Drastic Forecasts from TrendForce: DRAM Prices to Rise by up to 63% in One Quarter, NAND by up to 75%
The memory market continues to register significant price tensions even in the second quarter of 2026. According to the latest analysis from TrendForce, the price of DRAM in supply contracts will see an increase between 58% and 63% on a quarterly basis, while the price of NAND Flash memory will reach growth between 70% and 75%. After an extreme first quarter, the dynamics indicate a slowdown in increases for DRAM, but a strong acceleration for NAND.
At the base of this scenario remains the reallocation of production capacity towards applications related to artificial intelligence, which continues to compress the supply aimed at traditional segments. Producers are indeed directing more resources towards high-margin solutions such as server memory and enterprise SSDs, inevitably reducing availability for PCs, smartphones, and consumer devices.
The server segment confirms its position as the main driver of demand. North American cloud providers are expanding the infrastructures dedicated to AI inference and purchasing significant volumes of high-capacity RDIMM modules through multi-year supply agreements. This allows suppliers to maintain high prices despite a significant drop in demand in the consumer segment.
Demand for DRAM for desktop PCs, Mini PCs, and laptops is indeed noticeably decreasing. However, DRAM suppliers are simply reducing supply to OEMs or module manufacturers and compensating for the reduction with increased demand in the enterprise sector.
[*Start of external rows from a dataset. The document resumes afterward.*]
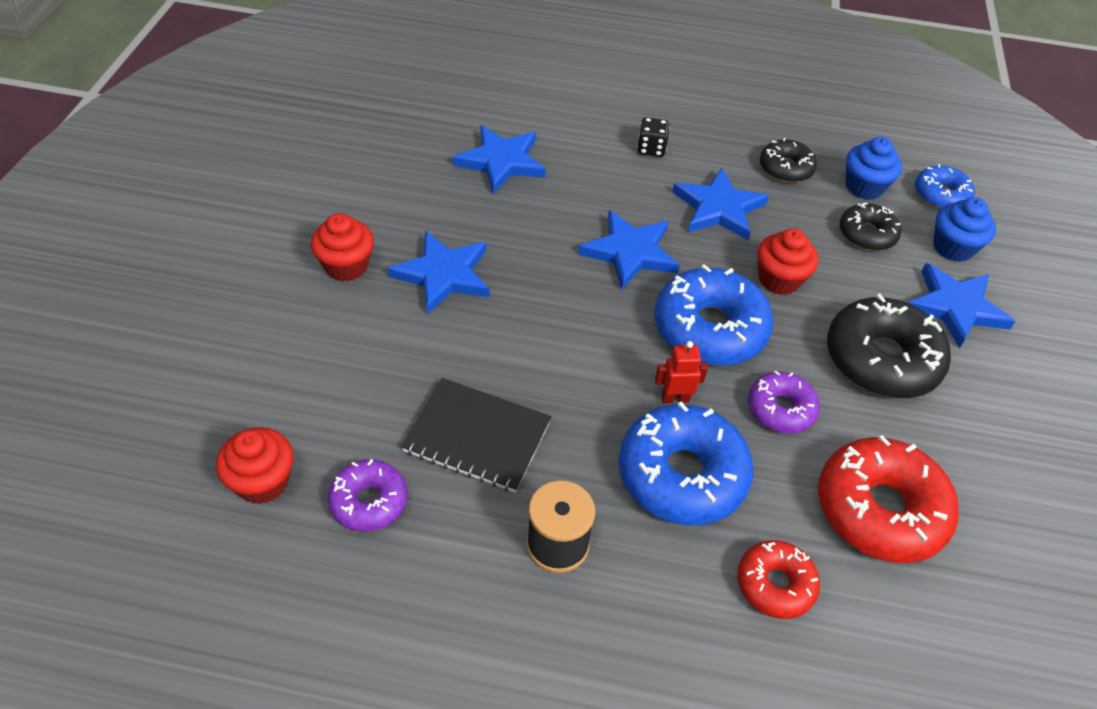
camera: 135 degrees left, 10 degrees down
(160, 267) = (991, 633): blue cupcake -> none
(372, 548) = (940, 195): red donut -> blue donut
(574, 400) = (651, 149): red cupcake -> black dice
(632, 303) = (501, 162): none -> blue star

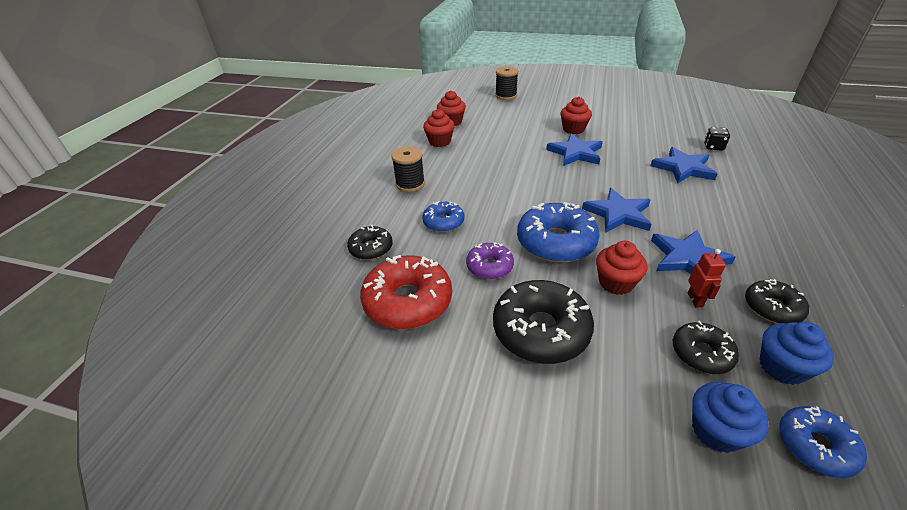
camera: 100 degrees right, 10 degrees down
(131, 367) = (506, 96): none -> black spool
(369, 501) = (439, 142): purple donut -> red cupcake
(477, 436) = (471, 164): black notebook -> none
(651, 149) = (743, 229): black dice -> black dice (713, 147)
(675, 398) = (496, 224): red robot -> red robot (695, 300)
(682, 475) = (443, 222): blue donut -> blue donut, size x0.57
(775, 584) = (371, 248): red donut -> black donut
(955, 307) = (618, 405): blue star -> none

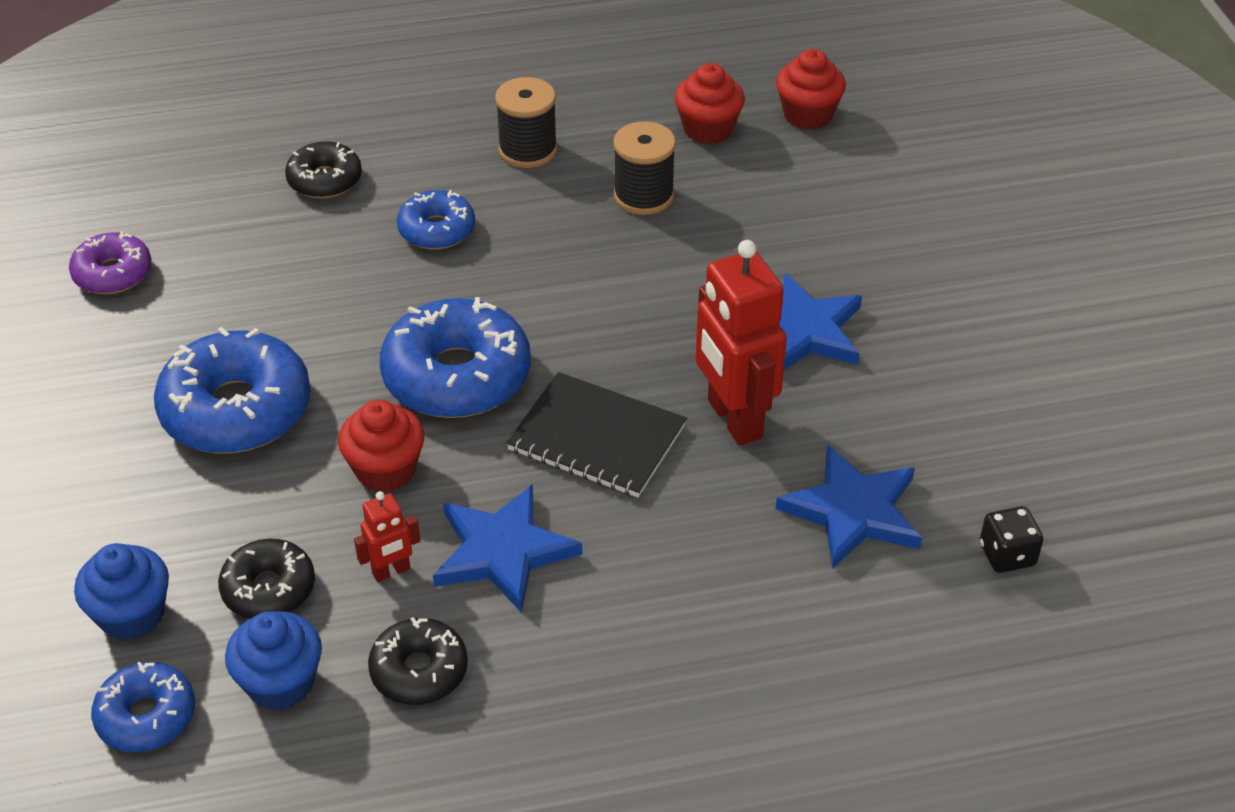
camera: 60 degrees right, 5 degrees up
(408, 301) = (230, 262): red donut -> none
(489, 266) = (350, 318): purple donut -> purple donut (113, 273)
(506, 96) = (1014, 150): black spool -> black spool (643, 196)
(540, 330) = (236, 409): black donut -> blue donut
(573, 129) = (916, 302): red cupcake -> none
(618, 213) = (597, 438): blue star -> black notebook
(620, 179) = (733, 419): none -> red robot

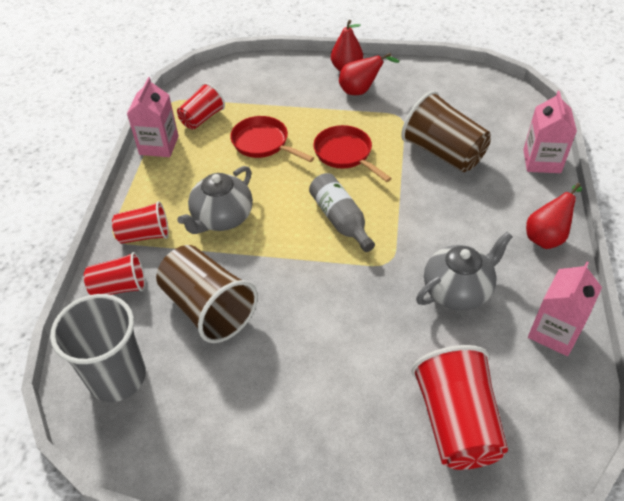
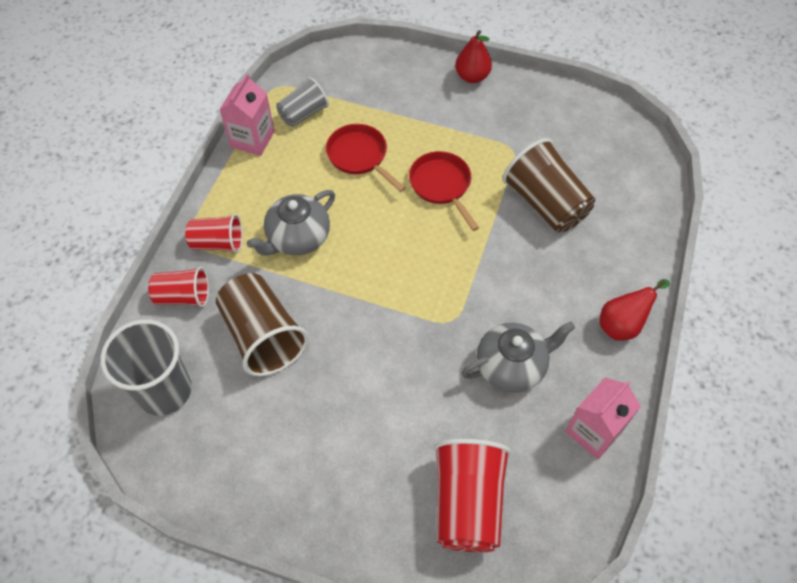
camera: 10 degrees right, 10 degrees up
(202, 118) = (303, 114): red cup -> grey cup
(340, 220) = (416, 263): grey bottle -> none
(360, 91) = (479, 109): red pear -> none
(541, 161) = (648, 233): pink carton -> none

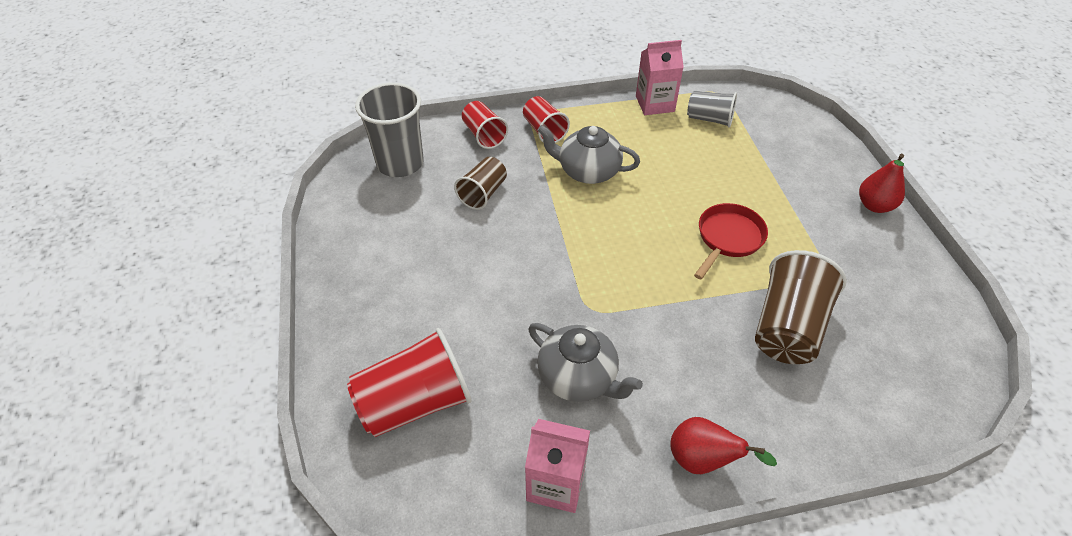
camera: 60 degrees right, 10 degrees down
(263, 336) = (483, 193): brown cup -> brown cup, size x0.60
(360, 156) = (703, 171): red pan -> none

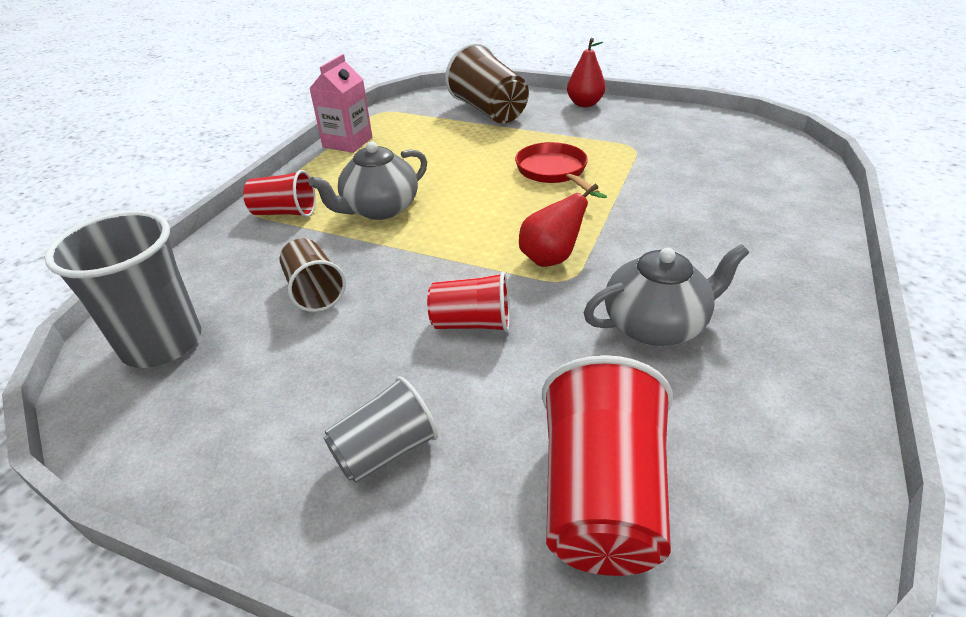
camera: 55 degrees left, 10 degrees down
(484, 135) = (226, 255): red cup -> red cup (472, 323)
(556, 483) = (798, 402): pink carton -> none
(703, 460) = (806, 285): red pear -> red pear (553, 257)
(709, 119) = (405, 127): grey cup -> grey cup (385, 451)
(787, 327) = (678, 184): brown cup -> brown cup (489, 111)

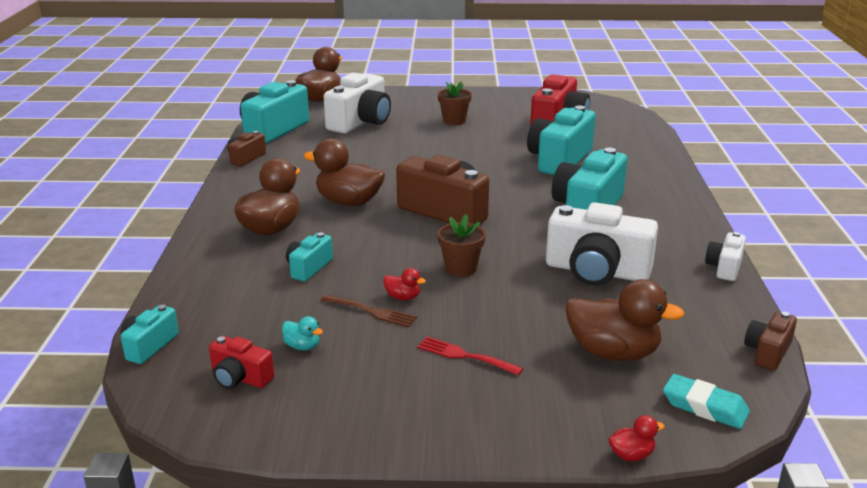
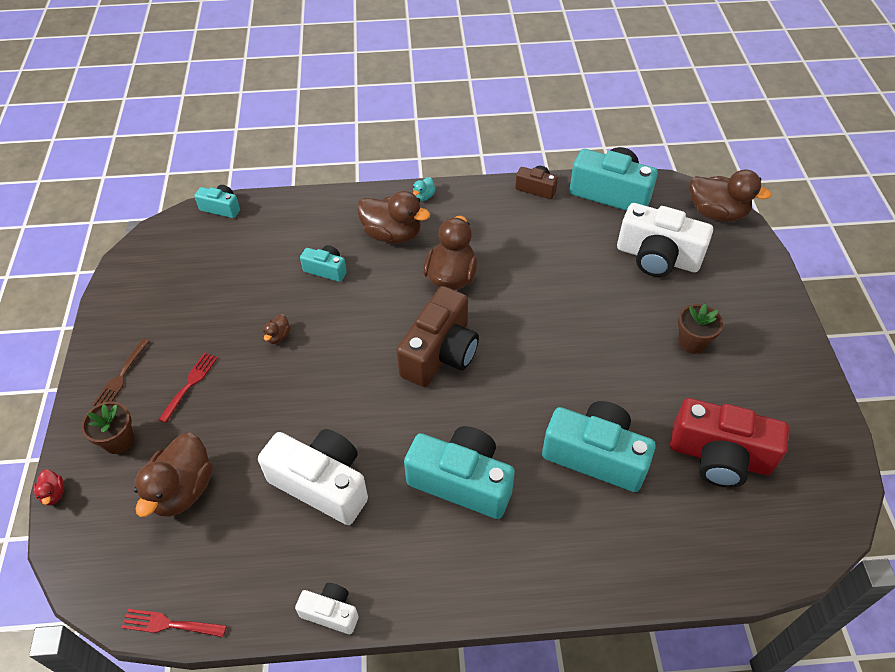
camera: 85 degrees right, 25 degrees up
(240, 378) = (179, 261): red camera -> none
(302, 346) = (213, 286): turquoise duck -> turquoise duck (423, 196)
(372, 311) = (257, 319): brown fork -> brown fork (121, 376)
(403, 297) = (278, 336): red duck -> brown duck
(461, 268) = (326, 373): brown flower pot -> brown flower pot (119, 440)
(597, 271) = (322, 484): white camera -> white camera turned 105 degrees clockwise
(704, 407) = (99, 554): turquoise eraser -> none
(768, 352) = (169, 624): brown camera -> red fork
This, clearly, also reduces supply and exposes buyers to extremely high prices compared to the actual cost of production.
Regarding NAND memory, TrendForce forecasts that for the first time the price growth will surpass that of DRAM. On the other hand, naturally, the demand for enterprise SSDs follows the trends of system memory, with the enterprise sector continuing to absorb the majority of the supply. Moreover, it is the cloud operators who are "distorting" the market since, in order to be first in the AI race, they accept exorbitant costs and sign multi-quarter contracts to secure their supply.
Needless to say, the situation becomes even more critical in those segments with a reduced margin, namely that category of products for which demand was already confined to specific sectors. A concrete example is UFS and eMMC memories, which share production lines with SSDs. Producers have repurposed these lines, leaving numerous customers completely without supply for this type of memory. UFS and eMMC have recorded the greatest gap between demand and supply.
TrendForce concludes its analysis with anything but optimistic forecasts. According to the analysis institute, the crisis will continue for the next two years, with prices likely to keep rising. Only from the end of 2027 or early 2028 – barring delays – will the process of decline begin thanks to the commissioning of new production sites.